**Provided data**:

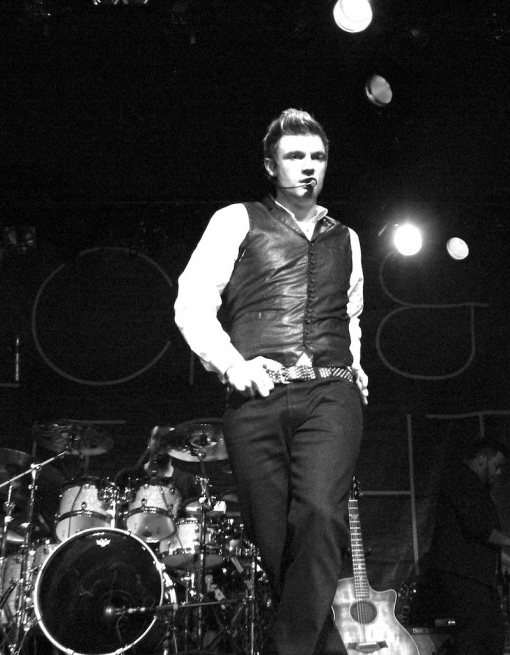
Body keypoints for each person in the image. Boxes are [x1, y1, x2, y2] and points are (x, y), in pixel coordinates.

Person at [174, 108, 368, 655]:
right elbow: (192, 302)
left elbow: (351, 315)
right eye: (295, 156)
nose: (308, 167)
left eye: (318, 157)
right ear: (270, 165)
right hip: (255, 398)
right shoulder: (236, 219)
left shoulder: (347, 238)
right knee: (275, 541)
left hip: (330, 392)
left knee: (321, 514)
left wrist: (356, 368)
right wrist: (233, 364)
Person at [426, 437, 510, 655]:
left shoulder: (476, 486)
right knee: (475, 638)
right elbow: (479, 527)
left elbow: (479, 542)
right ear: (482, 458)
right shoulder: (461, 479)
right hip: (462, 576)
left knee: (492, 636)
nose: (499, 473)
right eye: (497, 465)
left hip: (475, 577)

**Task details**:
Some of the data mentions "knee". Copy every line where it does.

**Result for this exercise**:
right knee: (275, 541)
left knee: (321, 514)
right knee: (475, 638)
left knee: (492, 636)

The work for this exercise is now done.